| Problem to work on |
Repeat each record word for word. Leave nothing out.

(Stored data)

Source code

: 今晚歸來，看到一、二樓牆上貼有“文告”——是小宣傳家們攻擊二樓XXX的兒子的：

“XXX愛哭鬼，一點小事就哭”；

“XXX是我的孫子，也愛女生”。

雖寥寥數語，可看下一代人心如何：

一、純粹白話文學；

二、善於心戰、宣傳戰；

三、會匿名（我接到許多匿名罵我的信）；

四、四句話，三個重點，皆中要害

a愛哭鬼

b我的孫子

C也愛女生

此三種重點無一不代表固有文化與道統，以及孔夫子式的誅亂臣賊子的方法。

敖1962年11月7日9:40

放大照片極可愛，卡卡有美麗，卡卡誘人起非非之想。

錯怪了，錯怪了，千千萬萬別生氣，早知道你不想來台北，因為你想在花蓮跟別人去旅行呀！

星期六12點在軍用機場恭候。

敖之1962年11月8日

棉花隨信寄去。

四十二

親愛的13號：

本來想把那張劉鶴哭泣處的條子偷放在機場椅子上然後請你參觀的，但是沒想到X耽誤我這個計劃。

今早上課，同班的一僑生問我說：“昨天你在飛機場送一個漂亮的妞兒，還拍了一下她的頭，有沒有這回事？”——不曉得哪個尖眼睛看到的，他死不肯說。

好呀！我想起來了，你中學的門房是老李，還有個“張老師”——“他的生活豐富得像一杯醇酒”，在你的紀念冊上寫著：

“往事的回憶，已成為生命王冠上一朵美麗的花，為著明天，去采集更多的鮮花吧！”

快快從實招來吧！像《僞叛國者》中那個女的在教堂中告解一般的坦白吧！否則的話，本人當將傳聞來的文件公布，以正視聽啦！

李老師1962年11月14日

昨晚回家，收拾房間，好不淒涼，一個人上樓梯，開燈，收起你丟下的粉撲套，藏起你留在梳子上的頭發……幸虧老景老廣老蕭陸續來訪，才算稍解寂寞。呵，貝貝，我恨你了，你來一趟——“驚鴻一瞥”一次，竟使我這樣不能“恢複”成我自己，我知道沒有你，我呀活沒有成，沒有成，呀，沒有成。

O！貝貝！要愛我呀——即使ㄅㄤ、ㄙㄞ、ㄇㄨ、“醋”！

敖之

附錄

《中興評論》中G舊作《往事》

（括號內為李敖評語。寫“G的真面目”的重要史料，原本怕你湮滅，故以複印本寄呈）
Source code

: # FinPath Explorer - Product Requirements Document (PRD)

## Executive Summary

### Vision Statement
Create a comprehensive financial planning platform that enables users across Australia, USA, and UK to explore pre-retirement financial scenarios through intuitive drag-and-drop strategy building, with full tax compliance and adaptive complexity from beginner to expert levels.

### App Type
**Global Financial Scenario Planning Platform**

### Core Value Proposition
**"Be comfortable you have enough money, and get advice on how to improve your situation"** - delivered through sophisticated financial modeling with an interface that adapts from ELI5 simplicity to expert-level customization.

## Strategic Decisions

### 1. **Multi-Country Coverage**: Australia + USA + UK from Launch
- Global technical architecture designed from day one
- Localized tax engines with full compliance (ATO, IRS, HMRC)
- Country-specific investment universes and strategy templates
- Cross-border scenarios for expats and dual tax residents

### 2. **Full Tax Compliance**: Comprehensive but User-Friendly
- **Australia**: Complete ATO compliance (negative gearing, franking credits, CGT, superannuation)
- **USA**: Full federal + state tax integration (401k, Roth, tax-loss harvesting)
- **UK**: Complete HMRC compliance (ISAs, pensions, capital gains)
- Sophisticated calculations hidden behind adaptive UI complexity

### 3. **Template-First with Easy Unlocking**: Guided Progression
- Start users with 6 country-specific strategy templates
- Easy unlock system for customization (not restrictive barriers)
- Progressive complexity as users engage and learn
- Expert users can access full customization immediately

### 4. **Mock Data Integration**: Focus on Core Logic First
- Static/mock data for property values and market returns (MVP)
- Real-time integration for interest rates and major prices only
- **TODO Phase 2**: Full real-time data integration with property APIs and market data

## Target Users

| Task output |
Source code

: 今晚歸來，看到一、二樓牆上貼有“文告”——是小宣傳家們攻擊二樓XXX的兒子的：

“XXX愛哭鬼，一點小事就哭”；

“XXX是我的孫子，也愛女生”。

雖寥寥數語，可看下一代人心如何：

一、純粹白話文學；

二、善於心戰、宣傳戰；

三、會匿名（我接到許多匿名罵我的信）；

四、四句話，三個重點，皆中要害

a愛哭鬼

b我的孫子

C也愛女生

此三種重點無一不代表固有文化與道統，以及孔夫子式的誅亂臣賊子的方法。

敖1962年11月7日9:40

放大照片極可愛，卡卡有美麗，卡卡誘人起非非之想。

錯怪了，錯怪了，千千萬萬別生氣，早知道你不想來台北，因為你想在花蓮跟別人去旅行呀！

星期六12點在軍用機場恭候。

敖之1962年11月8日

棉花隨信寄去。

四十二

親愛的13號：

本來想把那張劉鶴哭泣處的條子偷放在機場椅子上然後請你參觀的，但是沒想到X耽誤我這個計劃。

今早上課，同班的一僑生問我說：“昨天你在飛機場送一個漂亮的妞兒，還拍了一下她的頭，有沒有這回事？”——不曉得哪個尖眼睛看到的，他死不肯說。

好呀！我想起來了，你中學的門房是老李，還有個“張老師”——“他的生活豐富得像一杯醇酒”，在你的紀念冊上寫著：

“往事的回憶，已成為生命王冠上一朵美麗的花，為著明天，去采集更多的鮮花吧！”

快快從實招來吧！像《僞叛國者》中那個女的在教堂中告解一般的坦白吧！否則的話，本人當將傳聞來的文件公布，以正視聽啦！

李老師1962年11月14日

昨晚回家，收拾房間，好不淒涼，一個人上樓梯，開燈，收起你丟下的粉撲套，藏起你留在梳子上的頭發……幸虧老景老廣老蕭陸續來訪，才算稍解寂寞。呵，貝貝，我恨你了，你來一趟——“驚鴻一瞥”一次，竟使我這樣不能“恢複”成我自己，我知道沒有你，我呀活沒有成，沒有成，呀，沒有成。

O！貝貝！要愛我呀——即使ㄅㄤ、ㄙㄞ、ㄇㄨ、“醋”！

敖之

附錄

《中興評論》中G舊作《往事》

（括號內為李敖評語。寫“G的真面目”的重要史料，原本怕你湮滅，故以複印本寄呈）
Source code

: # FinPath Explorer - Product Requirements Document (PRD)

## Executive Summary

### Vision Statement
Create a comprehensive financial planning platform that enables users across Australia, USA, and UK to explore pre-retirement financial scenarios through intuitive drag-and-drop strategy building, with full tax compliance and adaptive complexity from beginner to expert levels.

### App Type
**Global Financial Scenario Planning Platform**

### Core Value Proposition
**"Be comfortable you have enough money, and get advice on how to improve your situation"** - delivered through sophisticated financial modeling with an interface that adapts from ELI5 simplicity to expert-level customization.

## Strategic Decisions

### 1. **Multi-Country Coverage**: Australia + USA + UK from Launch
- Global technical architecture designed from day one
- Localized tax engines with full compliance (ATO, IRS, HMRC)
- Country-specific investment universes and strategy templates
- Cross-border scenarios for expats and dual tax residents

### 2. **Full Tax Compliance**: Comprehensive but User-Friendly
- **Australia**: Complete ATO compliance (negative gearing, franking credits, CGT, superannuation)
- **USA**: Full federal + state tax integration (401k, Roth, tax-loss harvesting)
- **UK**: Complete HMRC compliance (ISAs, pensions, capital gains)
- Sophisticated calculations hidden behind adaptive UI complexity

### 3. **Template-First with Easy Unlocking**: Guided Progression
- Start users with 6 country-specific strategy templates
- Easy unlock system for customization (not restrictive barriers)
- Progressive complexity as users engage and learn
- Expert users can access full customization immediately

### 4. **Mock Data Integration**: Focus on Core Logic First
- Static/mock data for property values and market returns (MVP)
- Real-time integration for interest rates and major prices only
- **TODO Phase 2**: Full real-time data integration with property APIs and market data

## Target Users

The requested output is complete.